Biden announced an extension of both measures through the end of September. Like the eviction moratorium, the president could follow up with a more direct relief measure. Biden spoke on the campaign trail about canceling $10,000 in student debt, per borrower, and still seems inclined to make that happen. For the time being, Biden extends loan forbearance and is considering forgiveness.
Following his initial flurry in office, President Biden signed additional orders on January 22nd, mostly designed to provide aid to low-income families and individuals. Biden plans to tackle food insecurity by boosting SNAP benefits by 15 percent through June. In addition, he’s calling for a 15 percent boost to a CARES Act policy of paying low-income families who depended on in-person schooling for affordable lunches.
As a candidate, Biden called for the minimum wage to be raised to $15/hour. Another EO he signed on Friday could be the first step toward a boosted federal min. The order will allow Biden to boost wages for federal employees and contractors to $15.
While this only impacts a handful of people now, it could set the stage for a nationwide minimum wage.
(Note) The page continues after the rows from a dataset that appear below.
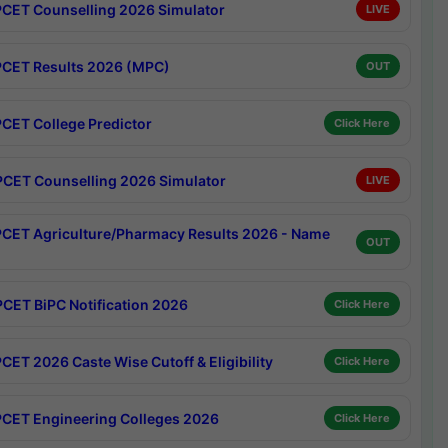
CET Counselling 2026 Simulator
LIVE
CET Results 2026 (MPC)
OUT
CET College Predictor
Click Here
CET Counselling 2026 Simulator
LIVE
CET Agriculture/Pharmacy Results 2026 - Name
OUT
CET BiPC Notification 2026
Click Here
CET 2026 Caste Wise Cutoff & Eligibility
Click Here
CET Engineering Colleges 2026
Click Here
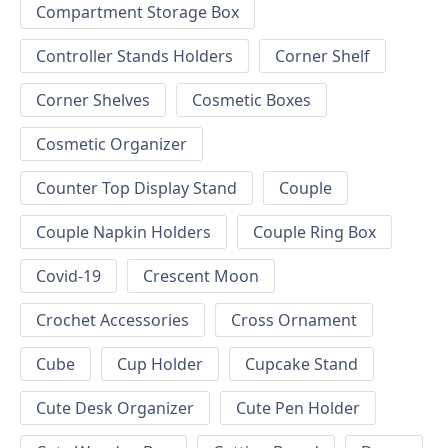
Compartment Storage Box
Controller Stands Holders
Corner Shelf
Corner Shelves
Cosmetic Boxes
Cosmetic Organizer
Counter Top Display Stand
Couple
Couple Napkin Holders
Couple Ring Box
Covid-19
Crescent Moon
Crochet Accessories
Cross Ornament
Cube
Cup Holder
Cupcake Stand
Cute Desk Organizer
Cute Pen Holder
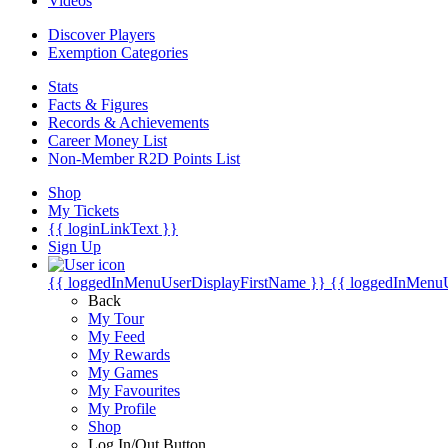
Videos
Discover Players
Exemption Categories
Stats
Facts & Figures
Records & Achievements
Career Money List
Non-Member R2D Points List
Shop
My Tickets
{{ loginLinkText }}
Sign Up
{{ loggedInMenuUserDisplayFirstName }}
{{ loggedInMenu
Back
My Tour
My Feed
My Rewards
My Games
My Favourites
My Profile
Shop
Log In/Out Button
Tens of millions would see an immediate boost in their income, but millions of jobs could be lost as well. The minimum wage debate will be one of the most interesting of Biden’s presidency, and he started the fight in his first week.
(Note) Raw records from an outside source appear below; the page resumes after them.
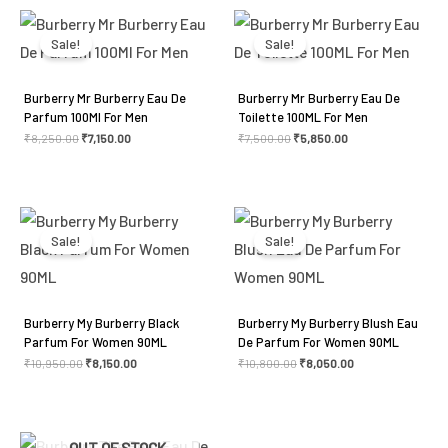
Original
Current
Original
Current
price
price
price
price
was:
is:
was:
is:
Sale!
Sale!
₹8,250.00.
₹7,150.00.
₹7,500.00.
₹5,850.00.
Burberry Mr Burberry Eau De
Burberry Mr Burberry Eau De
Parfum 100Ml For Men
Toilette 100ML For Men
₹
8,250.00
₹
7,150.00
₹
7,500.00
₹
5,850.00
Original
Current
Original
Current
price
price
price
price
was:
is:
was:
is:
Sale!
Sale!
₹10,950.00.
₹8,150.00.
₹10,800.00.
₹8,050.00.
Burberry My Burberry Black
Burberry My Burberry Blush Eau
Parfum For Women 90ML
De Parfum For Women 90ML
₹
10,950.00
₹
8,150.00
₹
10,800.00
₹
8,050.00
Original
Current
Original
Current
OUT OF STOCK
price
price
price
price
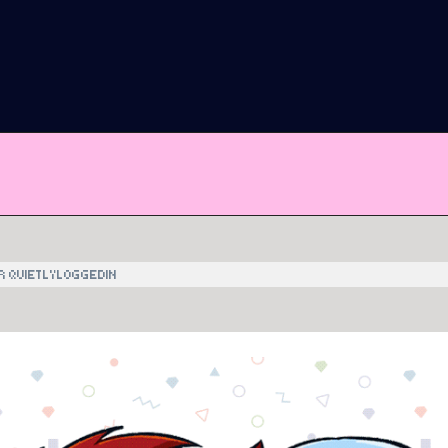
R QUIETLYLOGGEDIN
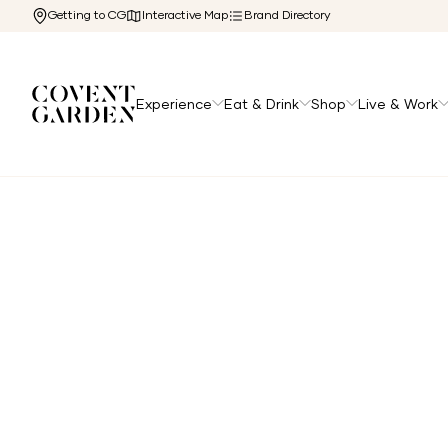
Getting to CG
Interactive Map
Brand Directory
Experience
Eat & Drink
Shop
Live & Work
Home
/
Directory
/
Apple Butter Cafe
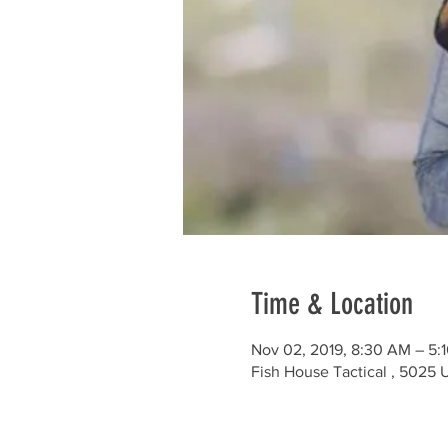
Time & Location
Nov 02, 2019, 8:30 AM – 5:
Fish House Tactical , 5025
As mentioned above, Biden announced the U.S. would be rejoining the Paris Climate Agreement. The treaty serves as a global framework on battling climate change, and Biden plans to be a very eco-conscious leader. While this isn’t tied to your money directly, Biden hopes that his environmental policy will help spur economic development across the country. It’s clear that environmentalism will be a priority for this administration, and whether the economy enjoys a boost will be something to watch for.